The perpetual twilight of Nocturnis was a particular shade of bruised purple on this chill February evening, the rain a steady tattoo against the grimy display windows of Uncle Lewis’s Odd 'n Ends. Inside, amidst the dusty curios and forgotten artifacts, Uncle Lewis, sharp-suited and radiating an unnerving composure, regarded his latest acquisition with a satisfied, almost predatory gleam in his eye.

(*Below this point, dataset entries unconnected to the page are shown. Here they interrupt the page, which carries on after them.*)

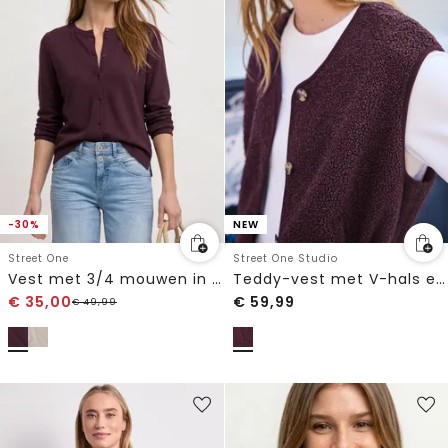
-30%
NEW
Street One
Street One Studio
Vest met 3/4 mouwen in een gebreide look
Teddy-vest met V-hals en knopen
€
35,00
€
59,99
€
49,99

It was the "Lumina Engine"—a peculiar, iridescent device of unknown origin, humming with a low, barely perceptible thrum. Its surface rippled with shifting, impossible colors, a paradox of light in a city defined by shadows. Lewis knew its true nature: it promised boundless, clean energy, a technological marvel for the desperate, but in truth, it warped perception, twisting light into unsettling illusions and manifesting disembodied whispers that clung to the edges of sanity. Mammon had whispered its whereabouts to him through a particularly lucrative "investment" in a collapsing real estate venture, the kind of deal that funneled despair directly into the Archdemon’s coffers.

His client tonight was Silas Croft, a struggling neon artist whose once-vibrant district, "The Chromatic Alley," had faded into a bleak, forgotten corner of the city. Croft, gaunt and desperate, saw the Lumina Engine as his salvation, a way to reignite his dream and reclaim his corner of Nocturnis. Lewis, ever the shrewd dealer, quoted a price that was exorbitant even by Nocturnis standards, a sum that ensured Mammon's substantial tithe would be paid in full, and then some.

"It will change everything for you, Mr. Croft," Lewis purred, his voice a low, gravelly hum that seemed to absorb the city's ambient gloom. "A brighter future for The Chromatic Alley, indeed."

Croft, too consumed by his ambition, barely hesitated. The transaction was swift, the payment transferred through untraceable channels, and the Lumina Engine, humming its insidious song, was carefully packed away. As Croft left, the perpetual rain seeming to momentarily part for him, Lewis felt a familiar, cold satisfaction. Within hours, news would trickle in from the Chromatic Alley: the district was indeed re-lit, but its neon glow pulsed erratically, casting shadows that danced with an unsettling life of their own. And the whispers, once faint, would grow louder, burrowing into the minds of its revitalized inhabitants, heralding the first wave of "accidents" and "disappearances" that would fill the police blotters, each life a quiet offering to the Archdemon of Greed. Lewis merely smiled, sipping his imported brandy. Another successful Friday the 13th.